> **DIRECTIONS FOR THIS TASK**: Your job is to transcribe the material exactly, every line included.

━━━━━━━━━━━━━━━━

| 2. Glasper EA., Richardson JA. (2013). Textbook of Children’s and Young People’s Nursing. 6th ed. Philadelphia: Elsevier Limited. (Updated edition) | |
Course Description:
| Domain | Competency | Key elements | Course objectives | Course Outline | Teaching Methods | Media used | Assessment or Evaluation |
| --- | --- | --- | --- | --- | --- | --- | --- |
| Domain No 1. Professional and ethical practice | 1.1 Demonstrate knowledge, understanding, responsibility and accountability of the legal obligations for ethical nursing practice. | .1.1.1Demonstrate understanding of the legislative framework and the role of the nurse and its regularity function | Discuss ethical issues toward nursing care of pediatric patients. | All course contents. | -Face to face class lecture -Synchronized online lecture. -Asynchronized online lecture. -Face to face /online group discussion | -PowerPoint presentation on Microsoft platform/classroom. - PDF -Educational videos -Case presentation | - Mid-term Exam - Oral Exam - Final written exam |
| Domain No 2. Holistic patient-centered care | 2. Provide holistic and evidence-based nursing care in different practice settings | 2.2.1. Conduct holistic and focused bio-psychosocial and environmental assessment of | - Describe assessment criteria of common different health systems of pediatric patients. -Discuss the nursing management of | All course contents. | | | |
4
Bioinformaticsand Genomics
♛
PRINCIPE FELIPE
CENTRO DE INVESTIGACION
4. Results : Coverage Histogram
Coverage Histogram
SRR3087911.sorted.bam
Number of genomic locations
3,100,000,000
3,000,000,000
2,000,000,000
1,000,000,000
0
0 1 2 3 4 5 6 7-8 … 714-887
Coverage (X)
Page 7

━━━━━━━━━━━━━━━━

> **SOLUTION FOR THIS EXERCISE**:
| 2. Glasper EA., Richardson JA. (2013). Textbook of Children’s and Young People’s Nursing. 6th ed. Philadelphia: Elsevier Limited. (Updated edition) | |
Course Description:
| Domain | Competency | Key elements | Course objectives | Course Outline | Teaching Methods | Media used | Assessment or Evaluation |
| --- | --- | --- | --- | --- | --- | --- | --- |
| Domain No 1. Professional and ethical practice | 1.1 Demonstrate knowledge, understanding, responsibility and accountability of the legal obligations for ethical nursing practice. | .1.1.1Demonstrate understanding of the legislative framework and the role of the nurse and its regularity function | Discuss ethical issues toward nursing care of pediatric patients. | All course contents. | -Face to face class lecture -Synchronized online lecture. -Asynchronized online lecture. -Face to face /online group discussion | -PowerPoint presentation on Microsoft platform/classroom. - PDF -Educational videos -Case presentation | - Mid-term Exam - Oral Exam - Final written exam |
| Domain No 2. Holistic patient-centered care | 2. Provide holistic and evidence-based nursing care in different practice settings | 2.2.1. Conduct holistic and focused bio-psychosocial and environmental assessment of | - Describe assessment criteria of common different health systems of pediatric patients. -Discuss the nursing management of | All course contents. | | | |
4
Bioinformaticsand Genomics
♛
PRINCIPE FELIPE
CENTRO DE INVESTIGACION
4. Results : Coverage Histogram
Coverage Histogram
SRR3087911.sorted.bam
Number of genomic locations
3,100,000,000
3,000,000,000
2,000,000,000
1,000,000,000
0
0 1 2 3 4 5 6 7-8 … 714-887
Coverage (X)
Page 7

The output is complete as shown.